In August 2021, MBDA and Bharat Dynamics Limited (BDL) signed a licensing agreement to establish a final assembly, integration and test facility within BDL’s manufacturing complex in Hyderabad, which will also provide maintenance, repair and overhaul services. The arrangement is part of India’s broader push to build domestic defence production capacity.
Regional missile contest
The urgency of the ASRAAM integration becomes clearer in the context of what India’s adversaries have already fielded. China’s PL-10 – a fourth-generation short-range infrared-guided missile – entered operational service in 2015 after roughly a decade of development and is now carried by advanced platforms including the J-10C, J-16 and the stealth J-20 fighter. Its reported range is between 20 and 30 kilometres depending on launch conditions, and it travels at a peak speed of Mach 4, making it marginally faster than the ASRAAM at the top end.
However, the ASRAAM’s larger rocket motor – 166 millimetres against the PL-10’s approximately 160 millimetres – is assessed to deliver superior sustained velocity and range through an engagement.

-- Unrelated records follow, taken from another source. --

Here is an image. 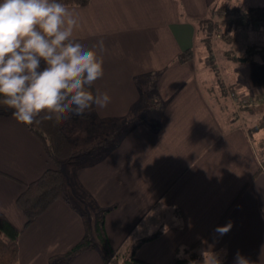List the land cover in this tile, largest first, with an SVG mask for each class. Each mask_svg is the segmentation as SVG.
I'll return each instance as SVG.
<instances>
[{"label": "crops", "instance_id": "crops-1", "mask_svg": "<svg viewBox=\"0 0 264 264\" xmlns=\"http://www.w3.org/2000/svg\"><path fill=\"white\" fill-rule=\"evenodd\" d=\"M255 1L91 0L84 7L66 6L79 19L72 39L86 48L102 40L106 48L104 75L92 86L107 92L111 102L95 107L91 115L103 123L129 120L143 99L142 85L155 87L161 104L150 123L135 120L98 158L61 166L68 190L70 180L80 190L76 196L90 201L96 215L116 206L103 227L112 251L130 250L161 231L136 256L166 264L179 248L203 238L250 184L220 226L230 222L231 229L223 235L215 231L203 241L198 264L211 253L220 264H235L237 252L250 264H264V174L252 179L259 160L250 134L241 125L219 121L193 64L196 20L220 6L249 7ZM49 168L55 165L39 139L12 115L0 114V211L21 231L19 264H55L51 259L67 253L87 231L83 213L61 199L25 227L17 199L25 184ZM162 211L174 216L171 223L132 241L145 219ZM103 247L56 264H106L108 246Z\"/></svg>", "mask_w": 264, "mask_h": 264}, {"label": "clouds", "instance_id": "clouds-1", "mask_svg": "<svg viewBox=\"0 0 264 264\" xmlns=\"http://www.w3.org/2000/svg\"><path fill=\"white\" fill-rule=\"evenodd\" d=\"M77 27L78 16L57 0H0V106L18 123L59 125L111 102L91 90L104 75V42L86 48L72 39ZM203 264H220L218 255ZM235 264L250 261L237 252Z\"/></svg>", "mask_w": 264, "mask_h": 264}, {"label": "rangeland", "instance_id": "rangeland-1", "mask_svg": "<svg viewBox=\"0 0 264 264\" xmlns=\"http://www.w3.org/2000/svg\"><path fill=\"white\" fill-rule=\"evenodd\" d=\"M251 5L264 7V0H256ZM223 7L227 8L224 11V16L231 18V10L239 6L225 5ZM213 17L215 20L218 19L216 15ZM227 30H230L236 38L230 41L226 39L223 31ZM203 37V33H198L193 52L195 53L193 64L196 78L202 91L224 126L236 124L249 131L251 127L260 122L264 115L258 101L259 95L264 94V26L259 23L243 24L234 29L223 26L211 37V51L202 41ZM248 50L253 52L250 54L251 56H249ZM247 57H250L249 60ZM149 88L142 85L143 99L129 120L103 123L90 115L88 117L73 116L63 121V130L72 142L75 152L78 154L89 152L87 155H77L76 160L86 163L98 158L105 151L104 146L111 145L112 140L118 141L138 118L150 123L159 113L161 104L158 105L159 103L156 102L155 87ZM147 90H150L149 94ZM254 100H256L255 103ZM248 103L255 107L254 112L244 109ZM67 126L73 128V131L71 132ZM251 136L254 141L264 138V127L252 132ZM106 142L108 144L102 145ZM67 166L68 164L64 167L67 169ZM68 183L72 203L83 213L91 240L98 248H104L97 228L98 215L93 212L91 202L84 203L82 199L76 196L81 195L80 190H77L78 187L70 180ZM173 217V215L163 211L159 214L149 215L141 225L137 235H133L132 241L135 237L141 239L143 235H152L157 230L166 228ZM113 252V257H115L116 252Z\"/></svg>", "mask_w": 264, "mask_h": 264}, {"label": "trees", "instance_id": "trees-1", "mask_svg": "<svg viewBox=\"0 0 264 264\" xmlns=\"http://www.w3.org/2000/svg\"><path fill=\"white\" fill-rule=\"evenodd\" d=\"M57 2L63 3L66 6H87L91 0H57ZM226 7L220 6L214 8L211 11V15L208 17H202L196 20L198 27V33H203L204 37L202 41L207 45L208 50H212L211 37L214 32H218L221 27L225 26L230 29L238 28L243 24H256L264 26V7H235L231 10L232 17L227 18L224 16V11ZM217 16V20L213 16ZM225 38L233 40L236 38L230 30L223 31ZM190 50H188L189 52ZM249 56L253 52L248 50ZM250 57H247L249 60ZM180 61H185L181 56ZM154 82L151 83V85ZM225 89V87H224ZM94 93L96 92L94 87L91 89ZM256 100L253 102L255 103ZM259 107L264 111V94L258 97ZM249 109L254 112L256 109L252 105L244 106V109ZM95 109L93 107L92 111ZM92 111L82 117H88L92 114ZM0 114H10L11 111L3 106H0ZM42 143L46 154L49 159L55 165V168L47 169L40 178L37 180L25 184V191L17 199V206L25 215L27 221L25 227L30 226L37 218H39L55 201L64 200L69 204H73L71 196L61 171V166L64 163L75 164L78 153L75 152L74 147L67 134L63 130L62 123L59 125H54L51 121H46L38 126H26ZM264 127V115L260 122L249 129V134L257 131ZM254 130V131H253ZM251 137L253 144V149L257 158L259 160V170L253 176L255 180L259 175L264 174V138L260 140H255ZM250 184L245 186L242 192L239 194L234 203L229 207L224 216L220 221L211 228L203 238L198 242L191 245L190 247H185L177 250L176 257L166 264H198L201 259V245L203 241L211 236L218 227H220L223 222L227 219L229 214L236 207L240 195L248 189ZM74 205V204H73ZM116 206L104 208L101 210L98 216V232L101 241L108 246L106 250L107 256H105L106 264H152L145 260L139 259L136 256L137 249L146 241H150L161 236L162 232L159 231L151 237L144 238L140 240L136 245H134L130 250L118 251L113 257L114 252L108 245L106 240V235L104 233V221L107 213L113 210ZM21 231L13 224L11 221L0 211V264H19V237ZM96 247V244L91 240L90 234L86 231L84 237L75 244L67 253L53 257L51 259L52 263H59L60 261H67L70 263L76 256L85 253Z\"/></svg>", "mask_w": 264, "mask_h": 264}]
</instances>
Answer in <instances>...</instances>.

Pakistan has integrated the PL-10’s export variant, the PL-10E, onto its JF-17 Block III fighters since 2021 as part of a wider Chinese arms package. The JF-17 Block III, developed jointly by Pakistan and China, represents a meaningful upgrade over earlier variants and has drawn attention from several potential export customers.
With both neighbours having moved beyond legacy short-range missiles to fourth generation within-visual-range weapons, India’s decision to extend ASRAAM across its MiG-29 fleet – following its adoption on the Tejas and Jaguar – reflects a systematic effort to ensure parity, or better, across the full breadth of its frontline combat aircraft.